Kısacası, birçok düşmanımız var, oldukça güçlüler, ancak en azından şu anda güvenebileceğiniz yeterince insan var. Pek çoğunun, tüm bu "müttefiklerin" çok güvenilmez olduğunu söyleyeceğini anlıyorum. Böyle bir şey var. Ama düşmanın kampına da aynı bakış açısıyla bakalım - ABD'nin dünyadaki başlıca müttefiklerinin ezici çoğunluğu ya doğrudan askeri ya da ekonomik işgal altında "hegemon" altında ve son zamanlarda da görüldüğü gibi, bundan herkes memnun değil. Bu, özellikle Amerika'daki iç sorunların keskin bir şekilde arttığı bir zamanda Anglo-Sakson olmayan ülkeler arasında kendini göstermeye başlıyor ve o, onları kölelerinin pahasına çözmeye çalışıyor. Avrupalı NATO üyelerinin büyük bir kısmı genellikle rüzgar gülü olarak adlandırılan ve çevredeki duruma bağlı olarak yönlerini hızla değiştiren, rüzgar gülü devletleridir. Bütün bunlar son dünya savaşı sırasında açıkça görüldü: Alman Reich güçlüyken ve kazanıyor iken, kendi bayrağı altında, gönüllü olarak ya da istemeyerek, neredeyse tüm Avrupa girdi. Almanların başarı dönemi biter bitmez, tüm müttefikleri, en azından geri çekildiler veya savaştan çıkmaya çalıştılar, en fazla, Almanlar tarafından kendilerine verilen silahlarını, son patronlarına karşı çevirdiler. Sonucun yanı sıra hiçbir şeyin tekrarını engellemediğini biliyoruz.
Yani, elbette, yalnız olmasak da dost-müttefiklerle zor bir soru. Ama şimdi şekillenenler, düşmanın sahip olduklarından kolektif olarak daha güçlüler. Aynı zamanda, hem biz hem de "müttefiklerimiz" artık nesnel olarak iyileşme ve büyüme dönemindeyiz. Ve şimdi düşmanımız, ona nasıl bakarsanız bakın, gitgide çok ciddi bir ekonomik, politik ve ahlaki krize sürükleniyor.
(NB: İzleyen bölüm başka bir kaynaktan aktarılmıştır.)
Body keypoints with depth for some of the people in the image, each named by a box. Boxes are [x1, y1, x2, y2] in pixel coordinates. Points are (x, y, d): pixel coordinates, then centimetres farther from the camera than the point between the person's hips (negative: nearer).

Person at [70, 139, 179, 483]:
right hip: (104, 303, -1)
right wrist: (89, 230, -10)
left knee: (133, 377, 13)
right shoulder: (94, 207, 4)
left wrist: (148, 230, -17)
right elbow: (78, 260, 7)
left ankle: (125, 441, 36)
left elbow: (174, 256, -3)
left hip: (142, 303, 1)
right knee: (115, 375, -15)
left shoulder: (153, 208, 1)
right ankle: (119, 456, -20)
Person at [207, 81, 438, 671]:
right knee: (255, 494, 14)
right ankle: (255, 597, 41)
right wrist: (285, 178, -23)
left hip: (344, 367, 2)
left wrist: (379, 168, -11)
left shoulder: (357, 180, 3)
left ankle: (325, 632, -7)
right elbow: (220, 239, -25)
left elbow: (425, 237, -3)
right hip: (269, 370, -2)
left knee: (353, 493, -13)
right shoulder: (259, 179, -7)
Bir konuşmada Putin'in Petersburg'daki çocukluk deneyiminden yola çıkarak şöyle dediğini hatırlıyorum: "... Eğer bir kavga kaçınılmazsa, önce vurmalısınız!" Şimdi sormak istiyorum: Vladimir Vladimirovich, hala bir kavgadan kaçınılabileceğini düşünüyor musunuz? Bence, zaten tüm hızıyla devam ediyor! Bize yapılan tüm bu cezasız tükürme, tekme ve kelepçeler ve hatta ana düşmanımızdan değil, melez yandaşlarından gelen bu iyi-komşuluk birlikteliğinin tezahürleri mi? Belki de nihayet, bazılarını düzgünce ağzına vermenin zamanı geldi, böylece geri kalanı caydırılacaktı? Zaten uygun olduklarında neden bunun için daha iyi zamanlar bekleyesiniz? Amerikalılar ne bizde ne de Çin'e karşı aptal değiller ve dahası her ikisiyle de açık çatışmaya gitmeyecekler - bu onlar için intihar. Ve hiç tereddüt etmeden ve hiç kimseye bakmadan kendi ulusal çıkarlarımızla başa çıkmaya ihtiyacımız var - bir başlangıç için, en azından kaybettiğimiz ülkeyi geri getirmeliyiz. Sonuç olarak, sonuç olarak, daha önce birlikte yaşayan tüm insanların çoğuna fayda sağlayacak. Ve halkınızın, hatta halklarınızın iyiliği için, gerekirse güç kullanabilirsiniz. Aksi takdirde, neden bu güce ihtiyacımız var?